EXTRACT PROVIDED:
The station closed in 1940 (along with nearby Marlborough Street Magistrates Court) to be replaced with an integrated West End Central Police Station at Savile Row, with the street being renamed Piccadilly Place. A subsequent rise in foot traffic around the area, and associated crime, led to the station being re-opened in 1966, with the street being renamed back to Vine Street in 1972. The police station closed in 1997 and the building was demolished in 2005 for redevelopment.

Events and incidents
The Dutch artist Peter Scheemakers moved into a house on the western edge of Vine Street around 1741. He stayed there until 1769, when he returned to Antwerp.

On 2 September 1791, composer Frantisek Kotzwara died at prostitute Susannah Hill's house at No. 5 Vine Street from erotic asphyxiation following a sexual act that involved tying his neck to a doorknob. Hill was charged with Kotzwara's murder but later acquitted.

In 1895, the Marquess of Queensbury was charged at Vine Street Police Station with libel against Oscar Wilde. This ultimately led to Wilde's arrest and subsequent imprisonment. On 29 May 1901, the stonemason James Schulty reported he had information about the murder of Mary Ann Austin but refused to reveal details anywhere except the Vine Street Police Station. The information was discarded by the Metropolitan Police as of little value.

STUDY MATERIAL:
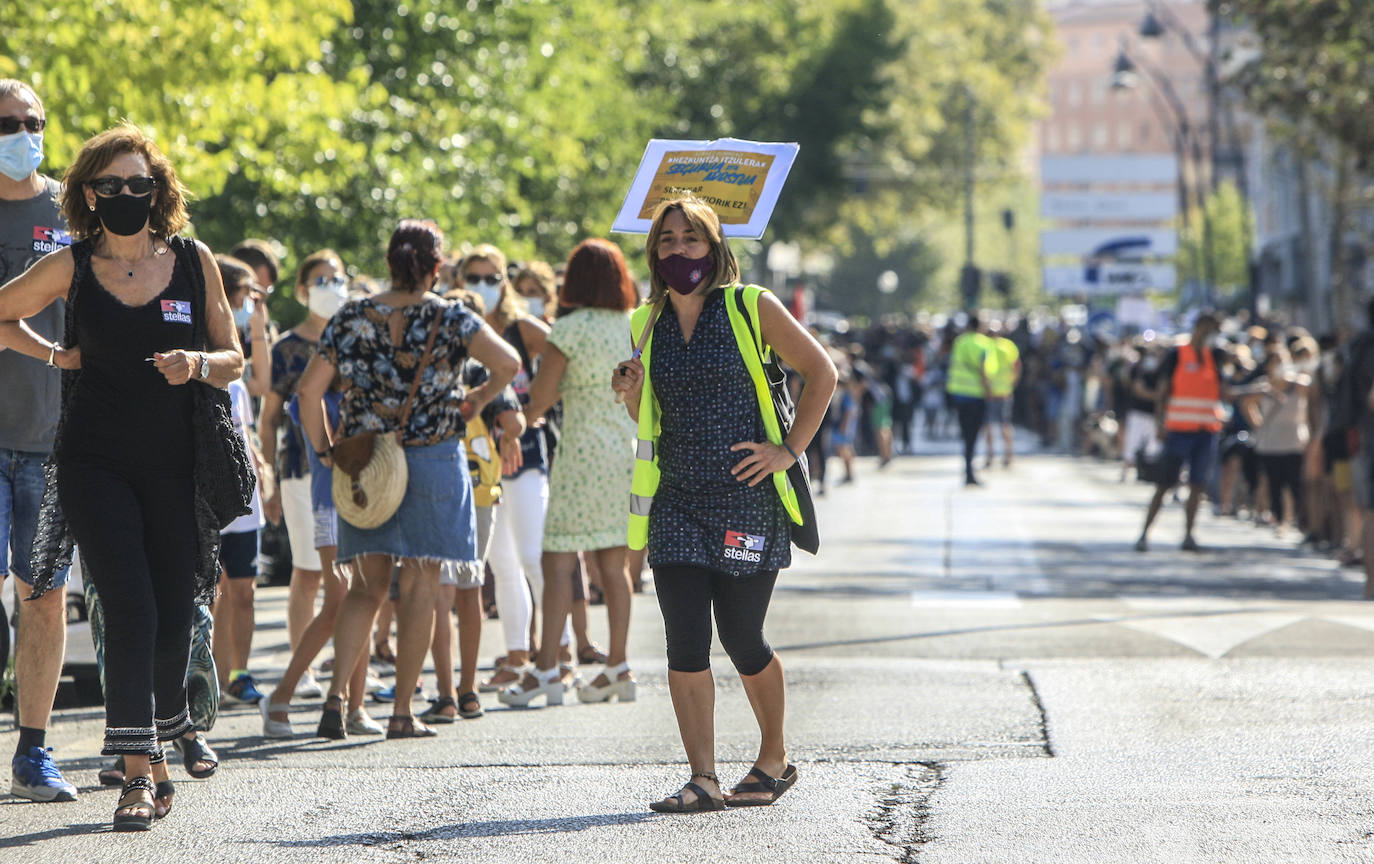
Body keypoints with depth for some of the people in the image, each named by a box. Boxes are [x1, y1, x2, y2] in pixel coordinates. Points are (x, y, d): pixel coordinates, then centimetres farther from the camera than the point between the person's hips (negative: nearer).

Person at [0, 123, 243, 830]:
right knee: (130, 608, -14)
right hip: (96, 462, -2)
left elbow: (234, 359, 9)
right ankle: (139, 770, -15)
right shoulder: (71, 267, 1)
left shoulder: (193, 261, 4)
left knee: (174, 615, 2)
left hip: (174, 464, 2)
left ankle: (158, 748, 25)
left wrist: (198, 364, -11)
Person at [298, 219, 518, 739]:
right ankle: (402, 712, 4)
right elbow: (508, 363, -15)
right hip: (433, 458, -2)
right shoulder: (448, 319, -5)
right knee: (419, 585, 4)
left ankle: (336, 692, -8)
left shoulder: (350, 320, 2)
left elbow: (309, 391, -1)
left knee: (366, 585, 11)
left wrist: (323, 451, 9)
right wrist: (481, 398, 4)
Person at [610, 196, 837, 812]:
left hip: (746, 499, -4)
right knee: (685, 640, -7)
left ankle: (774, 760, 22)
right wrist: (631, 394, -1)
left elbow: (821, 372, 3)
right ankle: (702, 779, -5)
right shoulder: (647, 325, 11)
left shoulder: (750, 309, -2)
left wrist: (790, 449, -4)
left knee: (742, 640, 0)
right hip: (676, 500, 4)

BRIEF: Reproduce the Vine Street passage word for word, everything from "Events and incidents" down to "of little value.".

REPLY TO THE TASK:
Events and incidents
The Dutch artist Peter Scheemakers moved into a house on the western edge of Vine Street around 1741. He stayed there until 1769, when he returned to Antwerp.

On 2 September 1791, composer Frantisek Kotzwara died at prostitute Susannah Hill's house at No. 5 Vine Street from erotic asphyxiation following a sexual act that involved tying his neck to a doorknob. Hill was charged with Kotzwara's murder but later acquitted.

In 1895, the Marquess of Queensbury was charged at Vine Street Police Station with libel against Oscar Wilde. This ultimately led to Wilde's arrest and subsequent imprisonment. On 29 May 1901, the stonemason James Schulty reported he had information about the murder of Mary Ann Austin but refused to reveal details anywhere except the Vine Street Police Station. The information was discarded by the Metropolitan Police as of little value.